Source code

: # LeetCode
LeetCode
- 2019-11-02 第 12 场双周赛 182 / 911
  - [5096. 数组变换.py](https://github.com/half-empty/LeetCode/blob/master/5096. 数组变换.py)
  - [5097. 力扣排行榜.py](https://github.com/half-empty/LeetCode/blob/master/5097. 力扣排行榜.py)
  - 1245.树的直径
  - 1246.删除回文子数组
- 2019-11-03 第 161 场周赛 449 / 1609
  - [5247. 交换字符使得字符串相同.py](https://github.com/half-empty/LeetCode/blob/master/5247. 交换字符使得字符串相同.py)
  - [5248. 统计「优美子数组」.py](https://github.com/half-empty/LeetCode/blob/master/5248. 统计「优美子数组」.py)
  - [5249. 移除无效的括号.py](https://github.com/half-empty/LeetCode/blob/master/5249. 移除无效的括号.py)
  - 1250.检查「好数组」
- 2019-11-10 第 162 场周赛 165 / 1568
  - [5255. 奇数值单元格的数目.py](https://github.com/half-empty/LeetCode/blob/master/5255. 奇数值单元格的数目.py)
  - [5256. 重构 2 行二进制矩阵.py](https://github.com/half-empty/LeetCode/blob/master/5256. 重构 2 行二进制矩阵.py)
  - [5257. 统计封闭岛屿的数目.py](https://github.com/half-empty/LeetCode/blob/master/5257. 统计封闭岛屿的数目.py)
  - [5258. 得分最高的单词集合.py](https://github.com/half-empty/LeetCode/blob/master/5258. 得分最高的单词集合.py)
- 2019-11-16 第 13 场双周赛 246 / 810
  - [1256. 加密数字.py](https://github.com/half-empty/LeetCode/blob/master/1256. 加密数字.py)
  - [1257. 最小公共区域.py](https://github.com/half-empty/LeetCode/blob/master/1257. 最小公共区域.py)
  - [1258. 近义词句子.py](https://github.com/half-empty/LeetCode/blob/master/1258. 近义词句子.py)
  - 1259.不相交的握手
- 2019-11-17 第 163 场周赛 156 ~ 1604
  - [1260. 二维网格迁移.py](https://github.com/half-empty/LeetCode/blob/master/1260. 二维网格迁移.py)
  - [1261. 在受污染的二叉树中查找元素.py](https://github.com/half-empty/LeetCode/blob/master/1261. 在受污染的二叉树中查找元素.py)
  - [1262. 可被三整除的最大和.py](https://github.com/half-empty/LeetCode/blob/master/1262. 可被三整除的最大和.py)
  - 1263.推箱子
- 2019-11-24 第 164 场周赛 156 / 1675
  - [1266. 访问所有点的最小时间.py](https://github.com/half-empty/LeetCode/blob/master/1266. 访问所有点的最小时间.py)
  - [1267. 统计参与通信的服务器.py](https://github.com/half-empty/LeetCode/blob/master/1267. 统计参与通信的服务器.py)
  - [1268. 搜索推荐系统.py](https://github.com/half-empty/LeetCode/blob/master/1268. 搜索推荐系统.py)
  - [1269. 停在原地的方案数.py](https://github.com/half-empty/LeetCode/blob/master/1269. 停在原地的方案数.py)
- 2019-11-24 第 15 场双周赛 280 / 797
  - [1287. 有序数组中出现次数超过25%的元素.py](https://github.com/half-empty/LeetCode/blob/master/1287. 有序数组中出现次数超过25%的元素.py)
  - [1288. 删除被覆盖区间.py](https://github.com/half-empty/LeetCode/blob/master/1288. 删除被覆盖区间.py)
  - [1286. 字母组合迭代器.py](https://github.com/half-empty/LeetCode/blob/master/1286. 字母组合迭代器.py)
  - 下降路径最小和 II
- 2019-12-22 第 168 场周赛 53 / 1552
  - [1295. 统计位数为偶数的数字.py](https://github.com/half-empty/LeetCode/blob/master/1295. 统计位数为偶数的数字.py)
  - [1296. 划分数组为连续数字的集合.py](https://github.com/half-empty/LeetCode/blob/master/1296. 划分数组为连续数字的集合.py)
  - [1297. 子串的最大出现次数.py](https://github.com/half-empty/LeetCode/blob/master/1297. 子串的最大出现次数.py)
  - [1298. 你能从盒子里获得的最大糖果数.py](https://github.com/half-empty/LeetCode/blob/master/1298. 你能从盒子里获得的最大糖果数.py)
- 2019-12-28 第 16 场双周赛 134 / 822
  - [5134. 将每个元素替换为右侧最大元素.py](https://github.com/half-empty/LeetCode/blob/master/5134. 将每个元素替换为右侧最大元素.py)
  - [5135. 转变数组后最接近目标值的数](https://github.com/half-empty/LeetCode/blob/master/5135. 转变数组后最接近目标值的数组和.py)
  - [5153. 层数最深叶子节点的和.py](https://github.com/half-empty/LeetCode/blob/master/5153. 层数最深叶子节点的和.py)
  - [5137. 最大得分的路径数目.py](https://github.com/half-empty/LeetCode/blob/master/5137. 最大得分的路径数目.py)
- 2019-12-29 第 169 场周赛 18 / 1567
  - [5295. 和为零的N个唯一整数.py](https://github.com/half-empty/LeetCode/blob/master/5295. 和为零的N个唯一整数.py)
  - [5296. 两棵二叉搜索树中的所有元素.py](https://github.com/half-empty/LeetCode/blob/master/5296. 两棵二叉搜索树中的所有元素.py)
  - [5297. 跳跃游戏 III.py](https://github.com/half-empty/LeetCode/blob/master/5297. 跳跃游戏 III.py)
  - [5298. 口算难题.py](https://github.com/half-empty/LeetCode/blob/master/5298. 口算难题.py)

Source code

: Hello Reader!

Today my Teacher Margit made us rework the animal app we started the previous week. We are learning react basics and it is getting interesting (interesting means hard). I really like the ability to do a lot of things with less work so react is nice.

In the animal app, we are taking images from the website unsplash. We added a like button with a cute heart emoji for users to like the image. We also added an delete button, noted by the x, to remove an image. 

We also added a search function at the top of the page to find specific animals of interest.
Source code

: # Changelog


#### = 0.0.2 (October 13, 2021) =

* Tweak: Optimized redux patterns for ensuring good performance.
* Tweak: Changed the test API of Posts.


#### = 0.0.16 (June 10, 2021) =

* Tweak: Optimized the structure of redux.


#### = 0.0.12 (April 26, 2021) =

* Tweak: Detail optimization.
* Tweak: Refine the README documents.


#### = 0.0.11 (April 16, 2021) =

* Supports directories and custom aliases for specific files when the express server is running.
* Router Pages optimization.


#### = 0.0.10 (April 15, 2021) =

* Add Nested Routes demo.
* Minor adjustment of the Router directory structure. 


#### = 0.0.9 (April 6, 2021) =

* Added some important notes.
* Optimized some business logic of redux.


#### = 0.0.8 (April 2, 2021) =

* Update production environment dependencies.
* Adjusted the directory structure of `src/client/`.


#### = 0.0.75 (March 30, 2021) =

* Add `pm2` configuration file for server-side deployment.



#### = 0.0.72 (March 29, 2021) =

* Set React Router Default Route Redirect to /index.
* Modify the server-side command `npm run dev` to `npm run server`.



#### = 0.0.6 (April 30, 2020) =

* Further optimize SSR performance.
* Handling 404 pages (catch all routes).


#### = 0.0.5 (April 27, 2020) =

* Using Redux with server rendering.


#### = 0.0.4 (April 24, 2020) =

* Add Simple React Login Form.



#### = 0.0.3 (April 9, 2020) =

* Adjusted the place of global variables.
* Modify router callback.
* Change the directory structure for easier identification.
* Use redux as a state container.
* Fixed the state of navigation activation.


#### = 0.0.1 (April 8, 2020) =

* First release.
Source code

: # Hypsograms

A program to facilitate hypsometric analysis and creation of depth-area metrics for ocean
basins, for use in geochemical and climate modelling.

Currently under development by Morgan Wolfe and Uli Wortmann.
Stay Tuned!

--------------------

**What is needed:** Scan the listing above for the word "directory" and copy every line that holds it.

**Solution for this exercise:**
* Minor adjustment of the Router directory structure. 
* Adjusted the directory structure of `src/client/`.
* Change the directory structure for easier identification.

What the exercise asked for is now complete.